W tym miejscu należy zwrócić uwagę na trafny pogląd wyrażony w doktrynie, iż ,, Przepis art. 52 ust. 2 pkt 10 pr.bank. (a wcześniej art. 54 ust. 2 pkt 9 pr.bank.) nie daje podstawy do interpretacji, jaka znalazła powszechne uznanie w praktyce, mianowicie że wprowadza on ustawowe zezwolenie na ograniczenie odpowiedzialności banku w stosunku do zasad ogólnych. Trudno wskazać jakiekolwiek racje dla wykładni tego przepisu jako podstawy ograniczenia odpowiedzialności banku, skoro - jako profesjonalista - tym bardziej powinien gwarantować wykonanie swojego zobowiązania umownego zgodnie z jego treścią (art. 355 § 2 k.c.). Omawiany przepis należałoby odczytywać wręcz odwrotnie, jako sugestię zaostrzenia odpowiedzialności w stosunku do zasad ogólnych, w żadnym natomiast razie jako dozwolenie, czy nawet nakaz jej ograniczenia. Inna dopuszczalna interpretacja omawianego przepisu to uznanie, że jego celem jest jedynie wprowadzenie powinności zawarcia w umowie rachunku bankowego informacji o zasadach odpowiedzialności banku za terminowe i prawidłowe przeprowadzenie rozliczeń pieniężnych, przez które to zasady należy rozumieć normy wynikające z art. 471 i n. k.c. w zw. z art. 354 i 355 k.c., a także z art. 64 pr.bank.[…] Jeżeli klauzula ograniczająca odpowiedzialność znajduje się w umowie jako wynik indywidualnych uzgodnień stron, wówczas jest z oczywistych względów dopuszczalna. Natomiast gdy takie postanowienie umieszczono w regulaminie, w stosunkach z konsumentami klauzula tej treści może zostać uznana za abuzywną, jako wyłączająca lub istotnie ograniczająca odpowiedzialność względem konsumenta za niewykonanie lub nienależyte wykonanie zobowiązania (art. 385 3 pkt 2 k.c.). […] Uznaje się, że określenie wysokości odszkodowania za przekroczenie terminu realizacji dyspozycji posiadacza rachunku ma charakter kary umownej w rozumieniu art. 483 § 1 k.c. (Z. Osada, Umowy..., s. 31; W. Pyzioł (w:) E. Fojcik-Mastalska (red.), Prawo..., s. 87).”

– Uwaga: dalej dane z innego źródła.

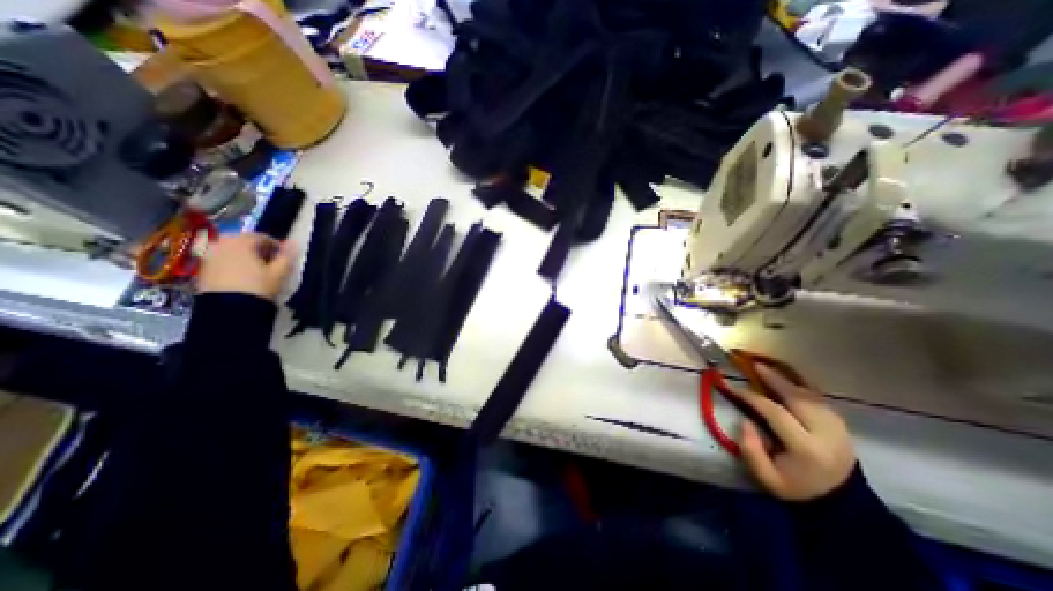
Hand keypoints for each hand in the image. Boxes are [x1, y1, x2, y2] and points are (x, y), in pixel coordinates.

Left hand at [196, 232, 295, 301]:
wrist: (229, 308)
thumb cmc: (258, 286)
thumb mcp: (279, 272)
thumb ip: (286, 256)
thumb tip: (293, 243)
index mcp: (241, 242)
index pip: (261, 237)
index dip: (275, 245)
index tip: (283, 255)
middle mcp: (221, 243)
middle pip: (243, 241)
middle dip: (257, 249)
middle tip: (270, 262)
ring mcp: (208, 255)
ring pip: (231, 250)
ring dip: (243, 256)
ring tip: (255, 269)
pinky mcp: (202, 268)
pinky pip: (221, 260)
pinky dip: (232, 263)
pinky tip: (241, 275)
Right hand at [734, 367, 853, 501]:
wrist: (841, 503)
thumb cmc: (797, 488)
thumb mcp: (768, 478)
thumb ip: (750, 450)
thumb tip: (745, 421)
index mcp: (807, 448)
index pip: (775, 413)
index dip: (753, 398)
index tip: (735, 388)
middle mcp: (826, 433)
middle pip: (797, 398)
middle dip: (774, 379)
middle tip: (755, 365)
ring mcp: (838, 427)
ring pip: (810, 395)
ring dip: (787, 379)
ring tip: (768, 368)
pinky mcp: (841, 423)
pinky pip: (819, 397)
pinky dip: (802, 385)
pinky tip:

Komentarz do art.52 ustawy z dnia 29 sierpnia 1997 r. Prawo bankowe (Dz.U.02.72.665), [w:] F. Zoll (red.), A. Adamek, K. Bitner - Przybylska, M. Brożyna, M. Chudzik, A. Frań, I. Karasek, K. Kohutek, K. Korus, R. Kwaśnicki, J. Lachner, J. Molis, M. Olczyk, K. Płończyk, P. Podlasko, M. Porzycki, A. Rataj, D. Rogoń, M. Rusinek, M. Spyra, T. Spyra, S. Szuster, P. Tereszkiewicz, A. Wacławik, F. Wejman, M. Wyrwiński. Prawo bankowe. Komentarz, Tom I i II, Zakamycze, 2005.

Ponadto Sąd zważył, iż uregulowanie odszkodowania w wysokości odsetek ustawowych za każdy dzień zwłoki jest mylące, gdyż odsetki należą się za opóźnienie w spełnieniu świadczenia pieniężnego. Natomiast odszkodowanie ustalone w ten sposób, nawet traktowane jako kara umowna, w ocenie Sądu jest niewłaściwe, minimalne, rażąco niskie.

Z powyższych względów Sąd Okręgowy w Warszawie – Sąd Ochrony Konkurencji i Konsumentów uznał, że zakwestionowane postanowienia wzorca umownego stosowanego przez pozwanego w obrocie z konsumentami stanowią niedozwolone postanowienia umowne w rozumieniu art. 385 1 § 1 k.c. i zakazał ich stosowania na podstawie art. 479 42 k.p.c.

O wysokości wpisu od pozwu i obciążeniu nim pozwanego na rzecz Skarbu Państwa orzeczono na podstawie art. 26 ust. 1 pkt 6 w zw. z art. 113 ust. 1 oraz art. 96 ust. 1 pkt 3 ustawy z dnia 28 lipca 2005 roku o kosztach sądowych w sprawach cywilnych (Dz.U. z 2010r. Nr 90, poz. 594 ze zm.).

O kosztach zastępstwa procesowego orzeczono stosownie do wyniku sporu na podstawie art. 98 i 99 k.p.c.

Publikację prawomocnego wyroku na koszt pozwanego zarządzono na podstawie art. 479 44 k.p.c.